Problem
What you print should match the entries exactly, only without the pictures.

Material for this task
—————

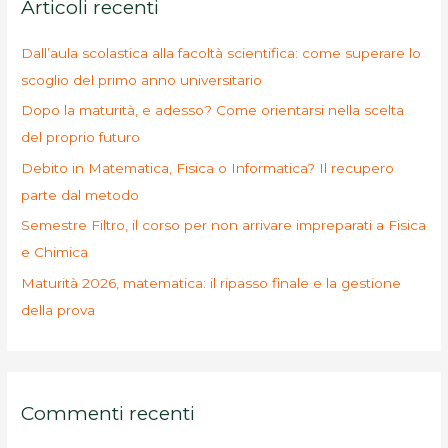
Articoli recenti
:
Dall’aula scolastica alla facoltà scientifica: come superare lo
scoglio del primo anno universitario
Dopo la maturità, e adesso? Come orientarsi nella scelta
del proprio futuro
Debito in Matematica, Fisica o Informatica? Il recupero
parte dal metodo
Semestre Filtro, il corso per non arrivare impreparati a Fisica
e Chimica
Maturità 2026, matematica: il ripasso finale e la gestione
della prova
Commenti recenti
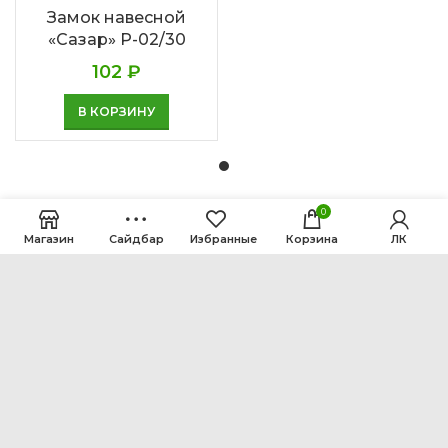
Замок навесной
«Сазар» Р-02/30
102
₽
В КОРЗИНУ
0
Магазин
Сайдбар
Избранные
Корзина
ЛК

—————

Problem solution
Articoli recenti
:
Dall’aula scolastica alla facoltà scientifica: come superare lo
scoglio del primo anno universitario
Dopo la maturità, e adesso? Come orientarsi nella scelta
del proprio futuro
Debito in Matematica, Fisica o Informatica? Il recupero
parte dal metodo
Semestre Filtro, il corso per non arrivare impreparati a Fisica
e Chimica
Maturità 2026, matematica: il ripasso finale e la gestione
della prova
Commenti recenti
Замок навесной
«Сазар» Р-02/30
102
₽
В КОРЗИНУ
0
Магазин
Сайдбар
Избранные
Корзина
ЛК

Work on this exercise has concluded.